Conclusion                                                       Page 58

A PERSONAL REFLECTION BY WAY OF CONCLUSION

The death of God came as a great, shock to me. It was a shock whose waves

rolled through the entire structure of my life and my world. The realisation of

such loss came not as the result of reading about it in philosophy or "radical"

theology or through any process of rational thought but in dark personal

experience. In a part of myself I thought the loss to be temporary and that it

was a matter of just getting through this difficult time. But somewhere within

myself I knew this was not to be. The loss was not only necessary, it was

irrevocable. The transcendent God vanished and was not going to return. A

huge void opened and there was nothing.

 

It is hard to understand, let alone describe, how it is possible to be in nothing

but that is where I was and it became the only place I knew for a long time.

:: Record excerpts ::
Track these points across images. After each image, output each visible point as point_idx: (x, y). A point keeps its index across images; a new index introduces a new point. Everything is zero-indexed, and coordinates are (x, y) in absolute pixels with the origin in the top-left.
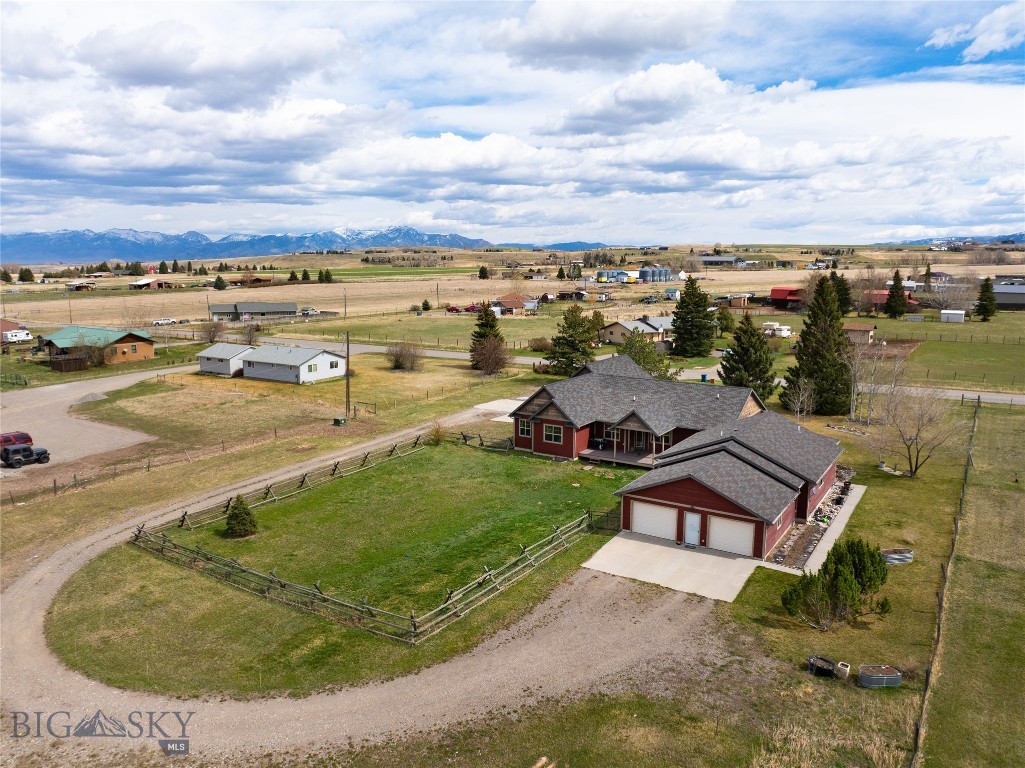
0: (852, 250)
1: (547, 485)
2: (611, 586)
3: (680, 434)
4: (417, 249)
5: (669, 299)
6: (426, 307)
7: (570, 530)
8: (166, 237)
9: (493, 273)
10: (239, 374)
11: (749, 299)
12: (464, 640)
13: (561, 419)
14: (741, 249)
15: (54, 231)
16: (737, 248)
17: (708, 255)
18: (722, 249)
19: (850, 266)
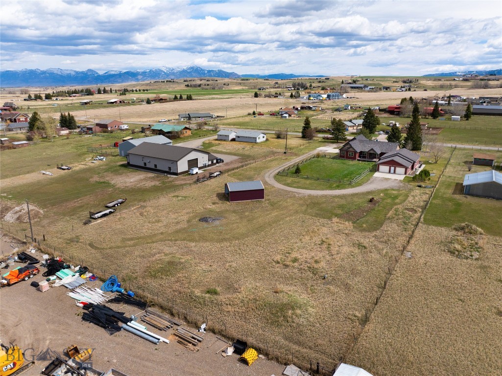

:: Assignment ::
Reproduce the passage of the personal reflection above starting at "experience. In a" and ending at "there was nothing.".

:: Your solution ::
experience. In a part of myself I thought the loss to be temporary and that it

was a matter of just getting through this difficult time. But somewhere within

myself I knew this was not to be. The loss was not only necessary, it was

irrevocable. The transcendent God vanished and was not going to return. A

huge void opened and there was nothing.